絵本「たからものはふつうの日」、小児がんと闘った13歳の中学生の思い描く
小児がんと闘い、13歳で生涯を閉じた大阪府豊中市の中学生、土井大地さんが自らの命と向き合う日々を描いた絵本「たからものはふつうの日」が完成した。制作した母親のかおりさん(45)は病院やホスピス、小中学校などに絵本を寄贈する。書店などでの取り扱いを目指しており、「大地の思いが、今を生きる誰かの力になれば」としている。
大地さんは保育園に通っていた2016年12月、5歳の時に小児がんの一種・神経芽腫と診断された。治療が実って一度は元気になったものの、21年6月に再発。24年10月に亡くなった。

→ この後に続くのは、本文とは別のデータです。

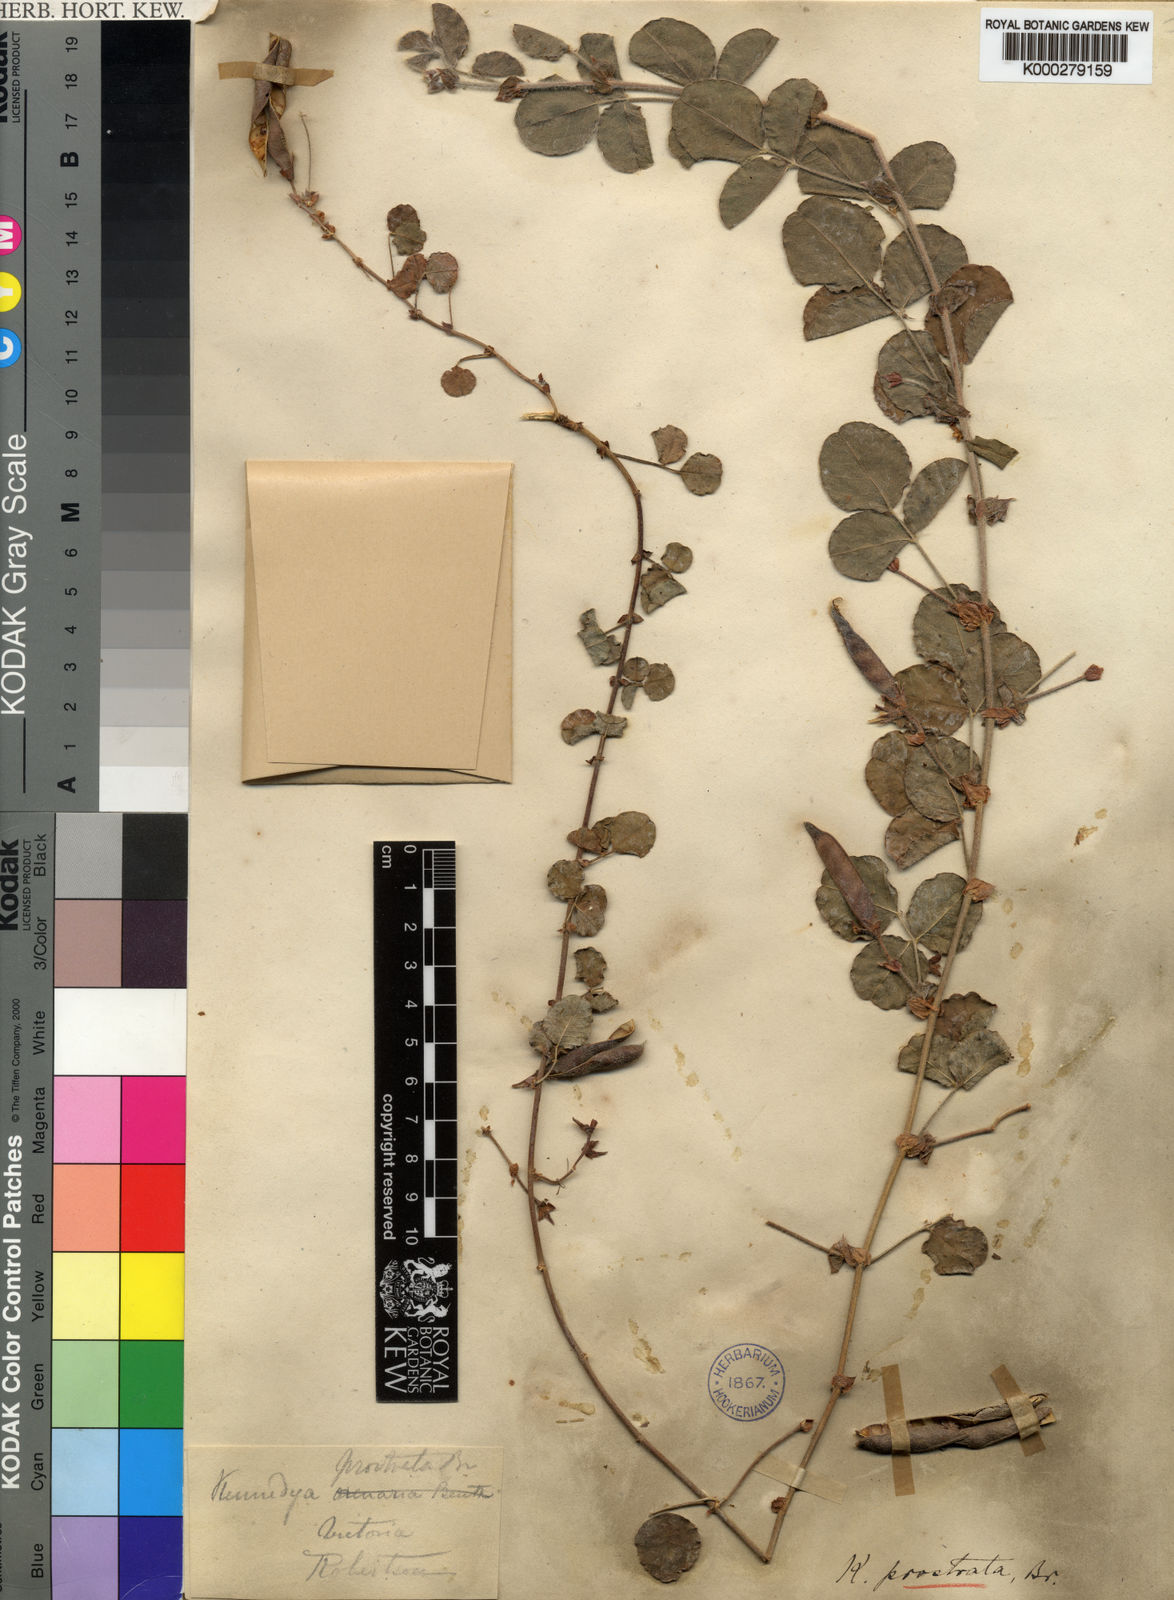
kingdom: Plantae
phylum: Tracheophyta
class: Magnoliopsida
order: Fabales
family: Fabaceae
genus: Kennedia
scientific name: Kennedia prostrata
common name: Running-postman
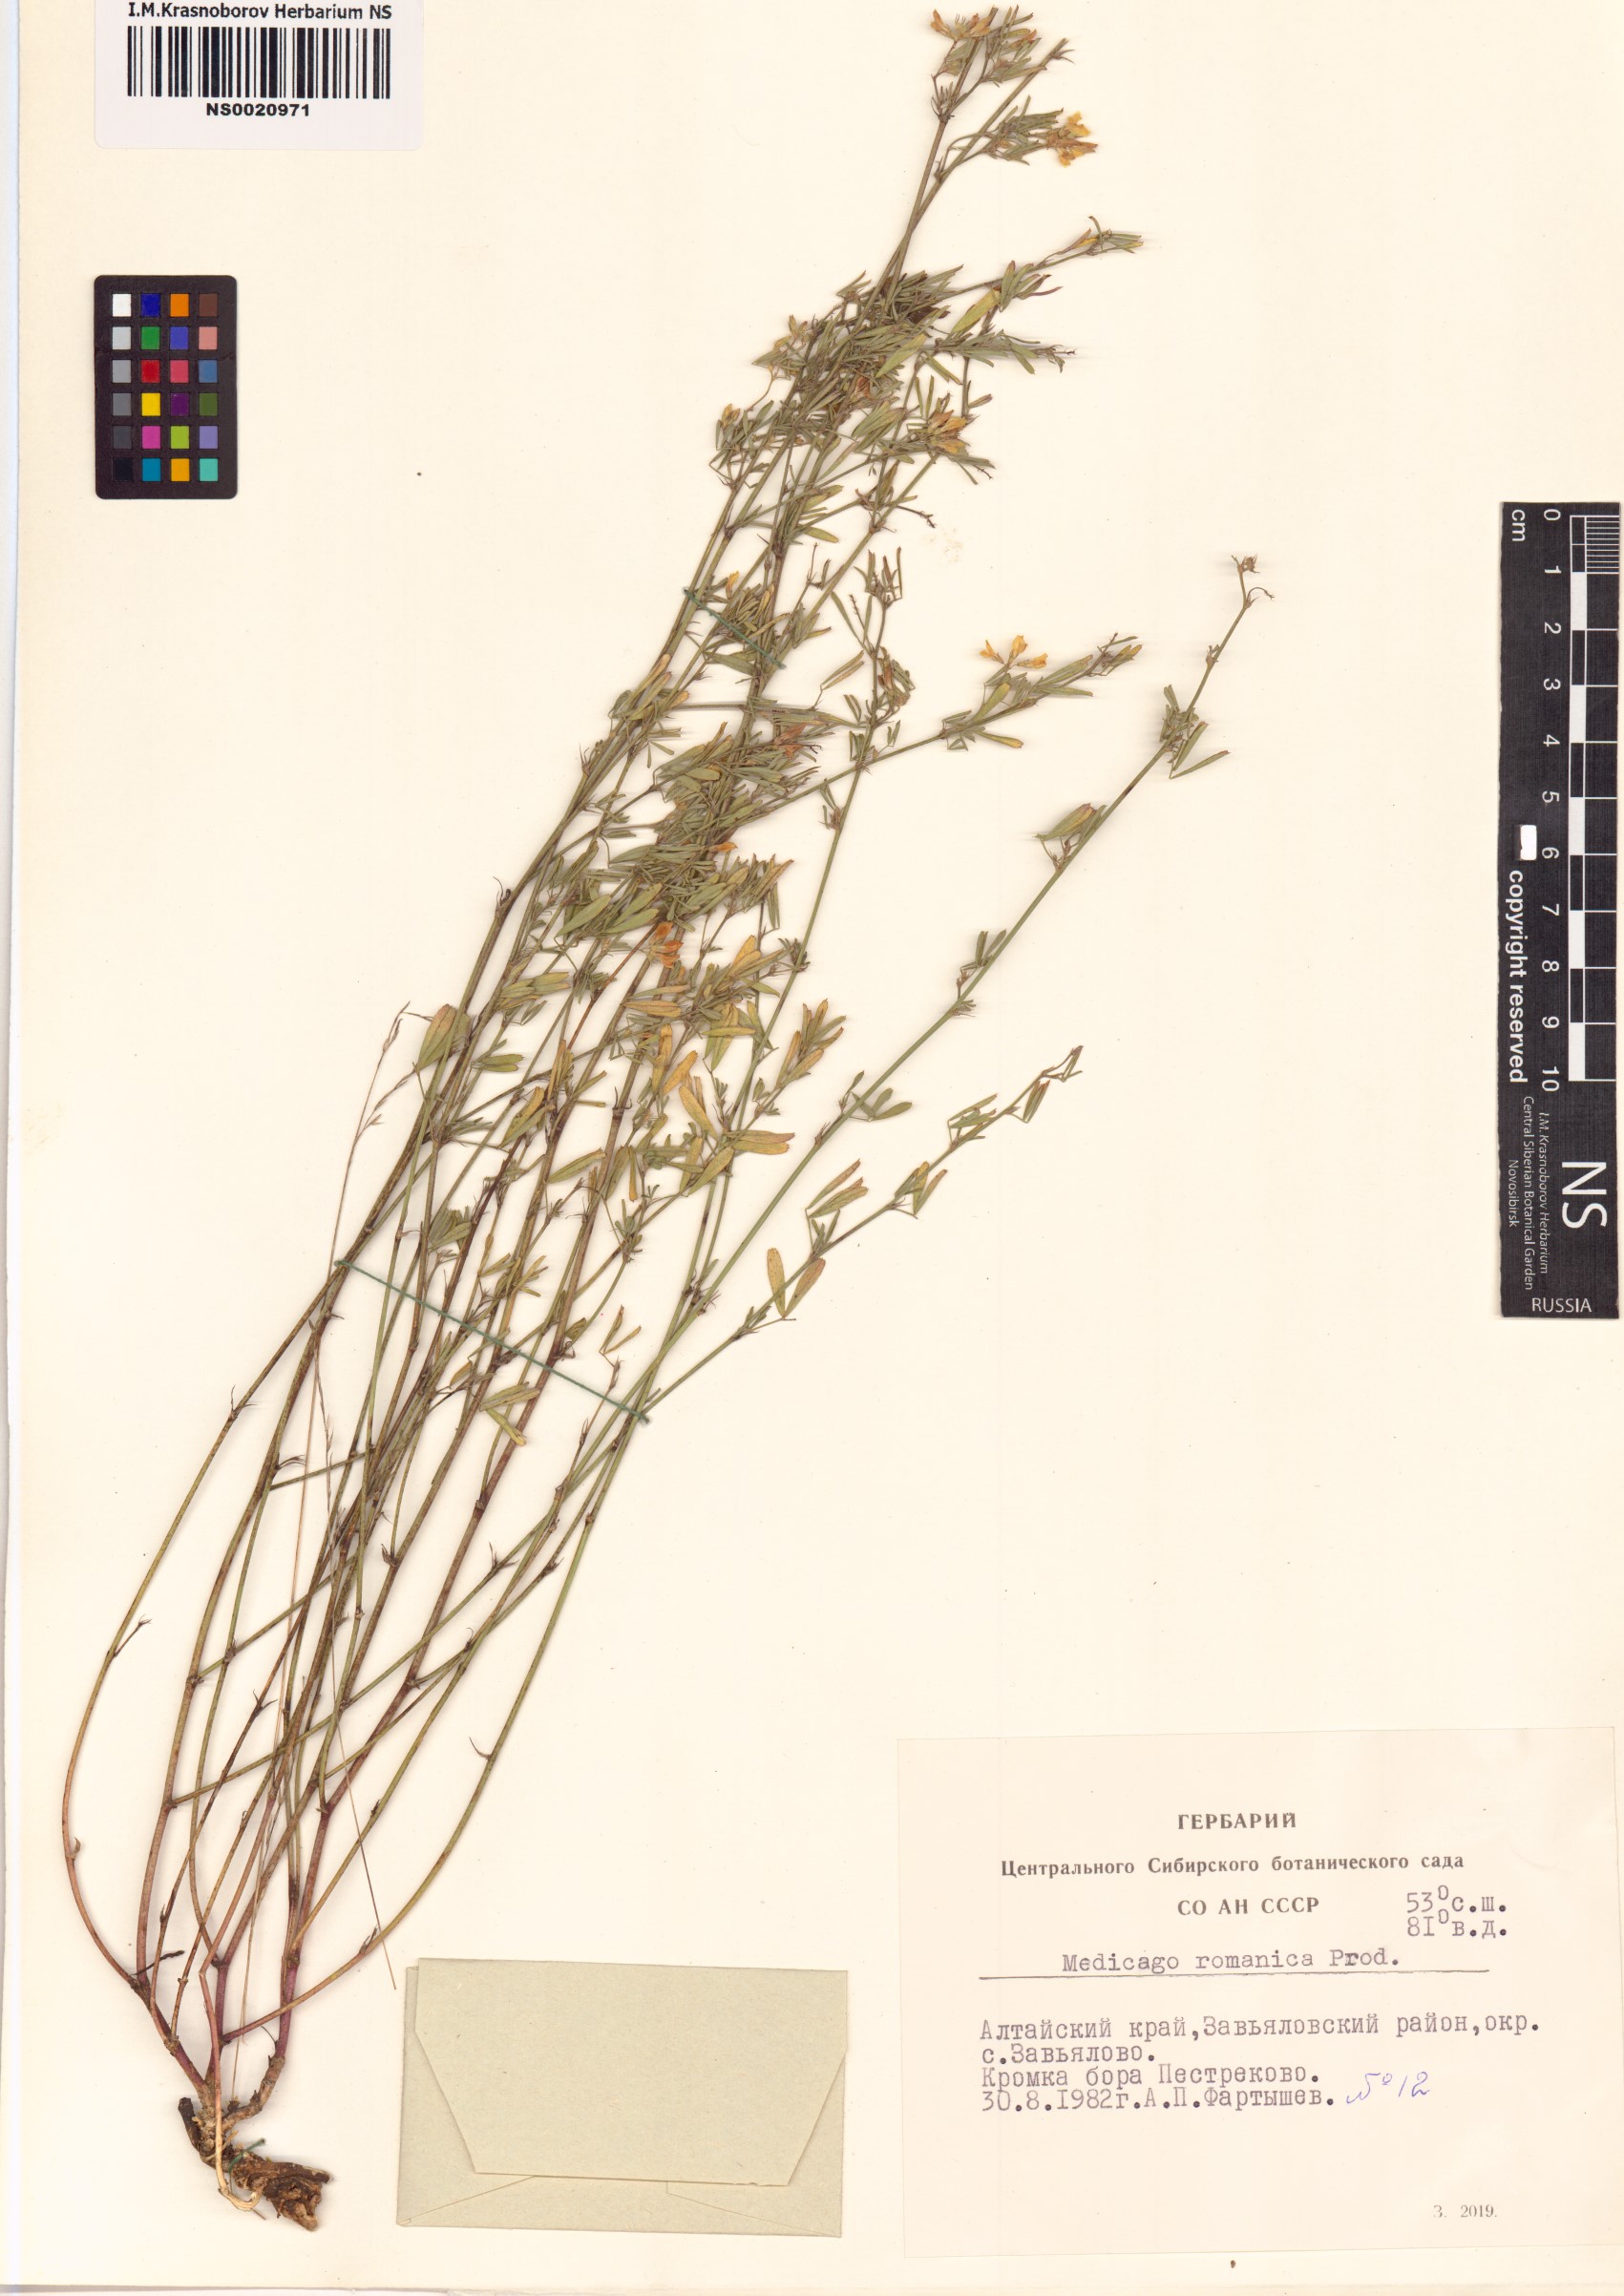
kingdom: Plantae
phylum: Tracheophyta
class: Magnoliopsida
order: Fabales
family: Fabaceae
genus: Medicago
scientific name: Medicago falcata
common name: Sickle medick
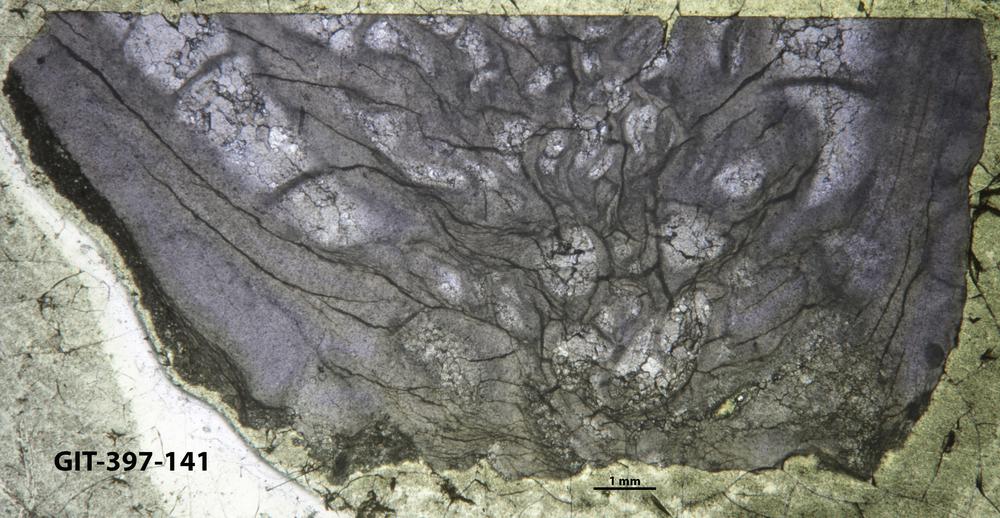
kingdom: Animalia
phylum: Cnidaria
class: Anthozoa
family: Streptelasmatidae
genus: Rhegmaphyllum
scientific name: Rhegmaphyllum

絵本は、大地さんが中学入学後、少しずつできないことが増える中で作文コンクールに応募した時の作品が原作になっている。
「ぼくには、次の機会がないかもしれない」
死の恐怖と向かい合いながらも、朝起きて学校へ行き、友達と話し、家に帰ってごはんを食べるという多くの人にとっては何でもない「普通の日」が、大地さんにとっての「宝物」だった。
プロの絵本作家とイラストレーターが文章と絵をそれぞれ担当。23ページ、21センチ四方の大きさで、大地さんの思いが水彩画で優しく表現されている。
かおりさんは、大地さんの兄の颯大(そうた)さん(17)とともに25年7月、NPO法人「おおさかレモネードスタンドプロジェクトPilina(ピリナ)」を設立。各地のイベント会場などでレモネードを販売し、利益を病院に寄付して小児がんの研究に役立ててもらう活動などを続けている。
かおりさんは「絵本を手にした人が自分の人生と向き合い、何を大切にして、どう生きたいのかを考えるきっかけになれば」と話している。